Copy: Your ad copy doesn’t correspond to your landing page copy. This applies strongly to ad headlines or email subject lines. If your ad headline says “Make Easy Money in Your Spare Time” and your landing page headline is “Free Ebook Shows You How to Generate Leads,” there’s a disconnection there. They’re two different things. People will quickly lose confidence and click away. Ensure there’s a consistency between them and, when unsure, make them identical.

Look and feel: The company colors, type font, images, tone of the copy, etc. are as important as the headline. For instance, don’t create a brand new ad that links to an old landing page with last year’s design, an outdated logo, etc.

Ensure each part of your sales funnel is consistent with the other parts.

Free and Valuable

In most cases, what people are trying to do is generate leads from whom they can promote their paid offers to. You can consider anyone who gives you some degree of contact information as a lead. But they don’t just give up their email address for nothing.

You’ve got to give them something of value. At MOBE, we give them access to a library of videos in which I answer the most pressing business questions new entrepreneurs and online marketers ask, updated almost daily. This is our “lead magnet.”

Your lead magnet may be a free e-book, report, e-course, consultation, or other valuable free item or service.

To know what’s valuable to your market, you’ve got to know your market: Who are your typical prospects? What are their deep desires? At MOBE, we know that our market is composed of people who want to work less and earn more, so we offer access to a free video that shows them how to make $1,000, $3,000, and $5,000 commissions working just 45 minutes a day.

Minimize the Risk

People don’t want to commit too much to someone they don’t know. Offering something valuable for free minimizes the risk—it’s free, after all. To minimize it even further, you’ve got to be careful with how much contact information you ask for.

For a downloadable lead magnet, people don’t mind giving their email address or their name and email.
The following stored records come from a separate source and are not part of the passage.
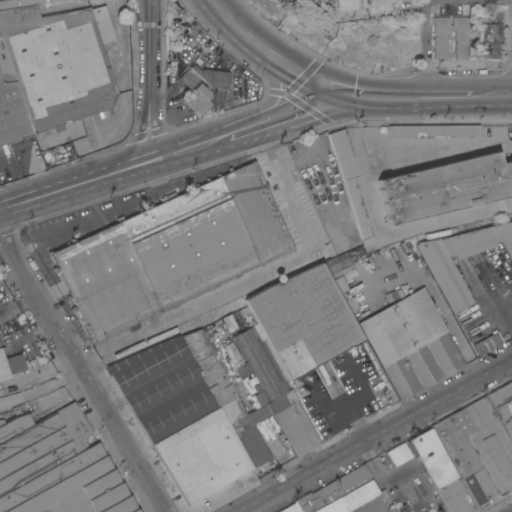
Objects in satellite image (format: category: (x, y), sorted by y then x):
building: (52, 0)
building: (283, 0)
building: (285, 0)
building: (376, 0)
building: (343, 4)
building: (344, 4)
building: (495, 13)
building: (495, 15)
building: (310, 20)
road: (427, 24)
building: (449, 36)
building: (450, 36)
building: (491, 39)
building: (490, 40)
road: (266, 53)
building: (59, 61)
building: (50, 65)
building: (195, 73)
road: (147, 80)
traffic signals: (335, 89)
road: (381, 89)
road: (492, 96)
road: (449, 97)
building: (198, 98)
building: (199, 100)
building: (10, 102)
road: (379, 103)
road: (281, 117)
building: (433, 130)
building: (423, 131)
building: (343, 162)
road: (111, 172)
building: (349, 177)
building: (444, 185)
building: (445, 186)
road: (370, 189)
building: (510, 224)
building: (168, 253)
building: (175, 254)
building: (459, 256)
building: (460, 258)
railway: (305, 279)
road: (499, 291)
building: (349, 300)
building: (246, 316)
building: (409, 342)
building: (408, 343)
building: (485, 343)
building: (487, 343)
building: (156, 345)
building: (13, 363)
building: (10, 364)
building: (2, 369)
road: (83, 374)
building: (236, 383)
building: (271, 390)
railway: (31, 395)
building: (226, 398)
building: (181, 420)
road: (356, 421)
road: (376, 436)
building: (480, 443)
building: (466, 450)
building: (398, 453)
building: (56, 465)
building: (56, 466)
building: (439, 471)
building: (343, 495)
building: (339, 496)
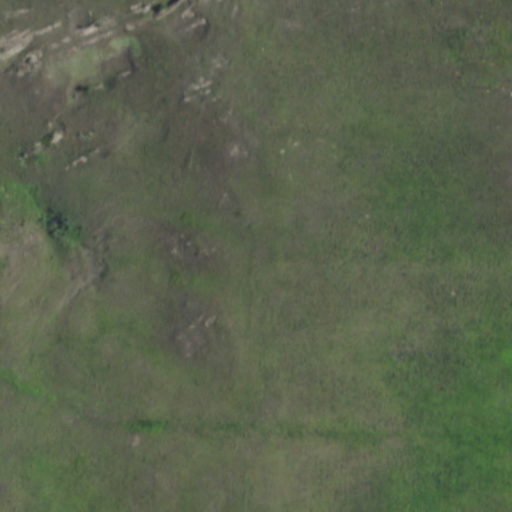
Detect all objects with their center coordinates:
park: (181, 255)
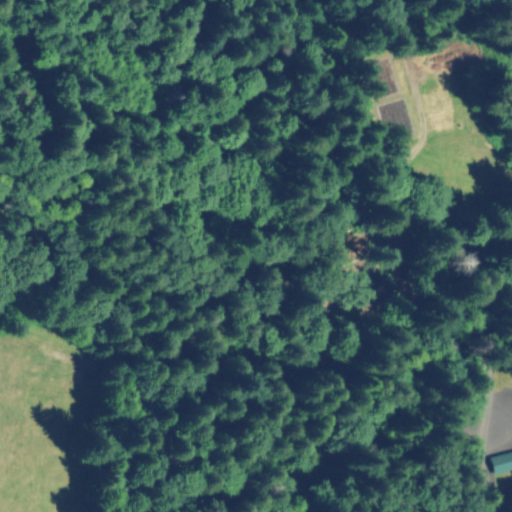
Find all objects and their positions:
building: (500, 461)
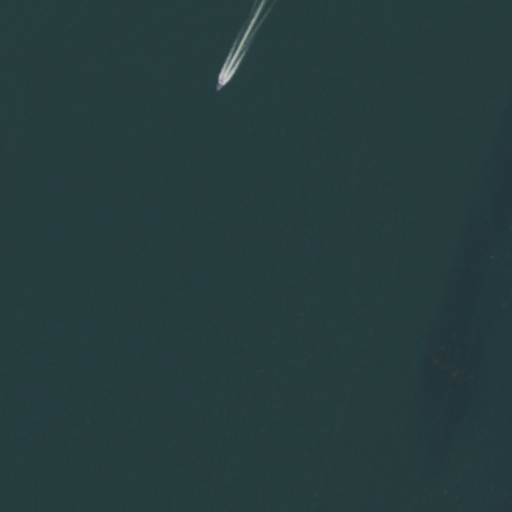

If it’s something substantial that has to be delivered by postal mail, you can ask for a mailing address. But people don’t want to risk giving too much information. So when you ask for too much information, get too personal, expect your opt-ins to go down.

This is not necessarily a bad thing. Some people use their opt-in form to prequalify their leads. For instance, top direct response copywriter Bob Bly only wants to give his free reports to prospects seeking a world-class copywriter, not to people who just want a free e-book. So, he asks a lot of questions about their copywriting needs and budget in his opt-in form.

Does It Get You Excited?

Your headlines (or email subject lines) exist to raise the reader’s curiosity and imply a benefit to them. That’s what gets them to click. But after they’ve clicked, the rest of the copy on your landing page or home page has to keep them reading, engaged, and encouraged to take action (opt-in, call you up, make a purchase, etc.).

Your offer has to be irresistible … even to you. Regardless if you wrote the copy or someone else did and it really excites you and makes you want the offer, it would probably excite others, too.

If you’re not getting opt-ins, it may just be that your offer is not exciting enough and needs to be reworded or rewritten.

Writing effective copy is an art and science anyone can learn about. There are plenty of good books out there about it and plenty of really good copywriting how-to articles on the MOBE website.